WORK TASK 1:
Identify every line of the listing that contains the string "要怎么做" and copy each such line.

DOCUMENT EXTRACT:
=== Section Start ===

When it's just The Theme Park Version of a fable setting, it's likely a Storybook Episode.

Some commonly used are:

Examples of Fable Remake include:

Anime and Manga[]

  • Love Hina had an episode based on the Chinese tale of Son Goku, the Monkey King.
    • Whereas the entire Dragon Ball universe is also an adaptation of the story of Son Goku, the Monkey King. One guess which character represents Son Goku.
    • The Forbidden Kingdom is either a remake of the tale of Son Goku, or its "prequel".
    • One of the manga chapters was based on the tale of Taro Urashima. Guess who got to be Urashima.
  • Ouran High School Host Club had a manga chapter based on Alice in Wonderland, and a considerably looser adaptation in one episode of the anime.
  • In Yu Yu Hakusho, the gang fights a team of baddies who are perversions of the main characters from various Japanese myths.
  • Hello Kitty once did "The Little Match Girl". Yes, with the original ending.
    • There's an entire series of Hello Kitty and her friends performing fractured fairy tales called Hello Kitty's Furry Tale Theater.

=== Section End ===

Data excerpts
=== Section Start ===

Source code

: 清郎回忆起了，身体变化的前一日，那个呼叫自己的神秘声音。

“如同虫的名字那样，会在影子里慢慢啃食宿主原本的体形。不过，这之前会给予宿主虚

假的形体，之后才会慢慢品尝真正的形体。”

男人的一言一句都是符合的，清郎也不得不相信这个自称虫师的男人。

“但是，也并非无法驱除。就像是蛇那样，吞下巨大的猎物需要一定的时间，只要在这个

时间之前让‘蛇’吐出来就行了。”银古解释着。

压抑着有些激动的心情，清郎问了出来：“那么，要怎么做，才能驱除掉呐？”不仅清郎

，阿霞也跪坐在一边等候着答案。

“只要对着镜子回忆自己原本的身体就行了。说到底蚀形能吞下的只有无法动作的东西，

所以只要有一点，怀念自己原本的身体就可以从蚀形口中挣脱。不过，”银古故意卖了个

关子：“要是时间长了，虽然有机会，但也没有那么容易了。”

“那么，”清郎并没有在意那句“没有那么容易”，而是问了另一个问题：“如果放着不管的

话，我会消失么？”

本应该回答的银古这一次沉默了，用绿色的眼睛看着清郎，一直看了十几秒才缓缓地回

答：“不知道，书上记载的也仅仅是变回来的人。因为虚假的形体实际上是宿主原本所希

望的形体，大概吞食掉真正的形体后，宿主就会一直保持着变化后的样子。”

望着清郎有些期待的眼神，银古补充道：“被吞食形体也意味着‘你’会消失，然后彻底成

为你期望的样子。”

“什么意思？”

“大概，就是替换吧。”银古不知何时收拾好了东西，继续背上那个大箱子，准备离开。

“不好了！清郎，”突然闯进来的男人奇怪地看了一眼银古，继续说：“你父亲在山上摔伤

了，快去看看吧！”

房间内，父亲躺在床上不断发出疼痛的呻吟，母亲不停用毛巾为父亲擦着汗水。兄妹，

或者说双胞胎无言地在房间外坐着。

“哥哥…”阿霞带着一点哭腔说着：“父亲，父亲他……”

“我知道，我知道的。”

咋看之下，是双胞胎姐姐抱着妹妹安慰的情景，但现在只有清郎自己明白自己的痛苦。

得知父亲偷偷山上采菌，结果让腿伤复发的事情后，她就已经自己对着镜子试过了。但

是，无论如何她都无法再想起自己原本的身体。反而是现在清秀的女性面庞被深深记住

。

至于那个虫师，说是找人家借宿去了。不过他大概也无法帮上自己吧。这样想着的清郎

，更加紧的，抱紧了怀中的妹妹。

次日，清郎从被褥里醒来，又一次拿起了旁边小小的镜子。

=== Section End ===

WORK TASK 2:
Check each statement against the text on fable remakes. Answer yes or no, and quote the deciding words of the text.
(a) Hello Kitty's version of "The Little Match Girl" kept the original ending.
(b) Ouran High School Host Club adapted Alice in Wonderland only in its anime.
(c) The Forbidden Kingdom is described as a remake of the tale of Taro Urashima.

WORKED SOLUTION 1:
压抑着有些激动的心情，清郎问了出来：“那么，要怎么做，才能驱除掉呐？”不仅清郎

WORKED SOLUTION 2:
(a) Yes: "Hello Kitty once did "The Little Match Girl". Yes, with the original ending."
(b) No: "Ouran High School Host Club had a manga chapter based on Alice in Wonderland, and a considerably looser adaptation in one episode of the anime."
(c) No: "The Forbidden Kingdom is either a remake of the tale of Son Goku, or its "prequel"."